Un centre commercial bannit les ados
Cela contreviendrait à la Charte des droits et libertés de la personne, et des jeunes ont signé une pétition
TROIS-RIVIÈRES | Les personnes de moins de 18 ans ne peuvent plus entrer seules dans un centre commercial de la Mauricie parce que la direction les soupçonne de grabuge et de vol à l’étalage.
Selon des commerçants qui ont requis l’anonymat et des adolescents rencontrés au Carrefour du Cap de Trois-Rivières, hier, ce centre commercial subit parfois des méfaits le midi lorsque les étudiants des deux écoles secondaires voisines s’y regroupent.
Il y aurait notamment déjà eu de l’huile étendue sur le plancher des salles de bain, du rouge à lèvres sur les murs, de l’odeur de cannabis, une caissière se serait fait cracher dessus, etc.
Le groupe Shapiro, propriétaire du Carrefour du Cap à Trois-Rivières, en a marre et interdit depuis une semaine l’accès aux mineurs non accompagnés d’un parent.
DISCRIMINATOIRE
Des affiches placardées dans les vitrines interdisent l’accès aux jeunes. Quatre agents de sécurité se placent près des portes vers 11 h 30, chaque matin, pour éviter que les adolescents entrent sur l’heure du midi.
L’interdiction est en vigueur en tout temps, pas seulement pendant la pause du dîner. Si bien que les ados ne peuvent y accéder seuls, même la fin de semaine.
Cette interdiction pourrait cependant contrevenir à la Charte des droits et libertés de la personne qui interdit à un commerce qui offre un service de refuser de servir des gens en raison de l’âge, pas plus qu’en raison du sexe ou de l’orientation sexuelle.
Sans commenter ce dossier précis, la Commission des droits de la personne et des droits de la jeunesse indique qu’un centre commercial qui interdirait son accès à un groupe ciblé en se fondant seulement sur l’âge serait discriminatoire et contreviendrait à la charte.

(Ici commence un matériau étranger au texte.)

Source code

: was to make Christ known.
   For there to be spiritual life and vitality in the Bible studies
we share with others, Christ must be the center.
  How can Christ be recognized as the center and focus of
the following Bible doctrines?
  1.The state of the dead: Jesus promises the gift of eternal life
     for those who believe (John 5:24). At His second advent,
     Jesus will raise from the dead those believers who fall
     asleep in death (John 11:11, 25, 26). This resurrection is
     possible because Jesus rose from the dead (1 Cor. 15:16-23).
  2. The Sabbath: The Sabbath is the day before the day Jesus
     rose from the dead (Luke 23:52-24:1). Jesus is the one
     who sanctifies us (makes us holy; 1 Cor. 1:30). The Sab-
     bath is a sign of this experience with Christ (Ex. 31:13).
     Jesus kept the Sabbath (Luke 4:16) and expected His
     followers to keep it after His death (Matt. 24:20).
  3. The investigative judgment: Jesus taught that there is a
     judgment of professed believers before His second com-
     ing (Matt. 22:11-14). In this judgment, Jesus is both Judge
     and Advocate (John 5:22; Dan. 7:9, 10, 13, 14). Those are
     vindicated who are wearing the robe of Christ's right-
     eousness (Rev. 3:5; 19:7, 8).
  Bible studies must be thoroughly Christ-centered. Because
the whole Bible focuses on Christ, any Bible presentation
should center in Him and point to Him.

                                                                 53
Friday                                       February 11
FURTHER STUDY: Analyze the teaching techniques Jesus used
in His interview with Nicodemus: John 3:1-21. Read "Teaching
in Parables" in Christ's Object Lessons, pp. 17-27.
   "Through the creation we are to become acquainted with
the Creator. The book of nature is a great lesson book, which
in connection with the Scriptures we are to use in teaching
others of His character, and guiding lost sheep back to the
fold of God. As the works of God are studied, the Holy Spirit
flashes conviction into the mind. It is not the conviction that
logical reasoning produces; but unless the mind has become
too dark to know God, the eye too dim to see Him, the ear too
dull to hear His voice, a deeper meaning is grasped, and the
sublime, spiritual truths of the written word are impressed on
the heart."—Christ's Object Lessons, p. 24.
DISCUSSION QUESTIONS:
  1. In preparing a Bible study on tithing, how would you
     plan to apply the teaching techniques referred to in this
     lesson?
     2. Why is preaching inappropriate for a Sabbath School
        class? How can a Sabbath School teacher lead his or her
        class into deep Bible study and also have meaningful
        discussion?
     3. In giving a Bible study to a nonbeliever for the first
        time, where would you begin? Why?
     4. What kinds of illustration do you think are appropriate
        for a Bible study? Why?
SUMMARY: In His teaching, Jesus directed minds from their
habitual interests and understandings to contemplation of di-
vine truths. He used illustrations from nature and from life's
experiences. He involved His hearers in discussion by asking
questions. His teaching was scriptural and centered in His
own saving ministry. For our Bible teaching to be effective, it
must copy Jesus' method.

« On entrait et on était calme. Il y en a d’autres qui ont fait des conneries et on est punis pour ça », déplore Kristel, 14 ans, qui veut taire son nom de famille.
ENGAGEMENT
Avec des amis, elle a remis hier une lettre signée par une vingtaine d’élèves à un agent de sécurité. Ils s’engagent à ne pas faire de dégâts s’ils retrouvent le droit d’entrer.
Les adolescents aiment profiter du prêtà-manger de l’épicerie, qui offre, entre autres, poutine et pogo pour moins cher qu’au restaurant. Sauf qu’un local sur deux du Carrefour du Cap est vacant, et certains délinquants profiteraient des coins inoccupés pour commettre des méfaits.
« Nos écoles collaborent avec la direction du centre commercial et la police de Trois-Rivières », dit Anne-Marie Bellerose, de la Commission scolaire Chemin-du-Roy.
Frédérick Martin Bernier, 15 ans, a réussi à entrer et à ressortir, hier, les mains pleines de bonbons pour ses amis et lui. Il ignore si le gardien a cru qu’il était majeur ou s’il lui a laissé un passe-droit, car il était calme et seul.« Je trouve que c’est inacceptable. Nous, on n’a rien fait. On achetait nos affaires et on ressortait tout de suite », dit-il.Le groupe Shapiro n’a pas donné suite à nos demandes d’entrevue.